=== Section Start ===
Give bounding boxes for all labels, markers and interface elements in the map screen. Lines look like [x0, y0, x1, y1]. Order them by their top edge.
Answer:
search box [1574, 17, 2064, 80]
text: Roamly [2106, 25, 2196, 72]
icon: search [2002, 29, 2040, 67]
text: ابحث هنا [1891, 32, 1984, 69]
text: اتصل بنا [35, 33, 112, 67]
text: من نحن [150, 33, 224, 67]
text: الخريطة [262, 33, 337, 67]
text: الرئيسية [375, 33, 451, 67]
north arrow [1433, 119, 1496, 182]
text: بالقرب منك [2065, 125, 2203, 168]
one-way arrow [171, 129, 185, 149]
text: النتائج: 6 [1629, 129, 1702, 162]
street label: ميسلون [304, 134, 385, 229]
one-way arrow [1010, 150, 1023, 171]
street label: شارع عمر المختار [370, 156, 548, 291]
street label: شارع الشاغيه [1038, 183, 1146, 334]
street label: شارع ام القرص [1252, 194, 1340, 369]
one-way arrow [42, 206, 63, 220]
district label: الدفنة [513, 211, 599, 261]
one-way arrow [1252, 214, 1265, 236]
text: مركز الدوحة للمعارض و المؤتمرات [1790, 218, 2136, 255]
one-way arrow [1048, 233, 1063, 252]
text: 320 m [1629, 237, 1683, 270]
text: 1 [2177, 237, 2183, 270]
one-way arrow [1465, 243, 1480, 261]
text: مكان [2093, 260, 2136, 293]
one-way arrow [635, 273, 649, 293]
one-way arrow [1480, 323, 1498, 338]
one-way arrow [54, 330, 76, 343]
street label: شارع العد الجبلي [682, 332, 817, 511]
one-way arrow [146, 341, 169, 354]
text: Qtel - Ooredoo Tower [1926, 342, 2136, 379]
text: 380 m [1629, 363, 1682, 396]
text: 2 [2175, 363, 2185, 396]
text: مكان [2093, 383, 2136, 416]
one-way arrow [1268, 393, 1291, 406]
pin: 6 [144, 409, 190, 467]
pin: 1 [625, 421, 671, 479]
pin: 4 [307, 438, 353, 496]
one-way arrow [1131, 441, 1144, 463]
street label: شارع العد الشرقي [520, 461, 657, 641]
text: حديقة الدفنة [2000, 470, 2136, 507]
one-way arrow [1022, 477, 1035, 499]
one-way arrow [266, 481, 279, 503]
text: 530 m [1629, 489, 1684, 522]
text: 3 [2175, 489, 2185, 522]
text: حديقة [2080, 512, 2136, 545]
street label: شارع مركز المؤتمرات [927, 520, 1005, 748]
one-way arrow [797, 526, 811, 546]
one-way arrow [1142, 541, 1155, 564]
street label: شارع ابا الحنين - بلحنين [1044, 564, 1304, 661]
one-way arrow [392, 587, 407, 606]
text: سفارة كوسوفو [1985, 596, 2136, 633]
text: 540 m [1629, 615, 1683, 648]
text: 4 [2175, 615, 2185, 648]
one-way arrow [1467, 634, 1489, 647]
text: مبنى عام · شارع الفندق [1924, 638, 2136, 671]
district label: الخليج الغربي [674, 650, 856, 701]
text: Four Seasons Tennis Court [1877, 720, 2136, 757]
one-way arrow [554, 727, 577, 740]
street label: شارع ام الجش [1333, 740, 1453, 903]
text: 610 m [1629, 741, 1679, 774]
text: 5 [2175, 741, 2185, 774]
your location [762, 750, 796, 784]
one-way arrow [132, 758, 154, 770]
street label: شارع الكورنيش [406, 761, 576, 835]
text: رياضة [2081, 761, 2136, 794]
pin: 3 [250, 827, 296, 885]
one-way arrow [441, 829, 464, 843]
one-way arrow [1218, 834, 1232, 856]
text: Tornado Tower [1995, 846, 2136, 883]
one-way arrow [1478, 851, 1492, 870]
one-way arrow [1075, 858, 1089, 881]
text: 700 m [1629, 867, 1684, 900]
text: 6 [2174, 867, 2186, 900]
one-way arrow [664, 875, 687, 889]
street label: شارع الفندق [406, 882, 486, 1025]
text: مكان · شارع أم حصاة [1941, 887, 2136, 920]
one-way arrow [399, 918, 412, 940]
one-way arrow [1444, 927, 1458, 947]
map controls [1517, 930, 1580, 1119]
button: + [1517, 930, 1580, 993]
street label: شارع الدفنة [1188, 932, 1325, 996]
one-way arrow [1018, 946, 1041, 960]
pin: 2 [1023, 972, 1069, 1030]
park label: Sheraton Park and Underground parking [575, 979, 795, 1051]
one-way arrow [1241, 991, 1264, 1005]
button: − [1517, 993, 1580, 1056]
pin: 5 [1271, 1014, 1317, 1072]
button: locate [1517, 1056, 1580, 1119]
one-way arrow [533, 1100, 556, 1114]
=== Section End ===
Could you copy every line from the records that mentions the word "button"?

button: + [1517, 930, 1580, 993]
button: − [1517, 993, 1580, 1056]
button: locate [1517, 1056, 1580, 1119]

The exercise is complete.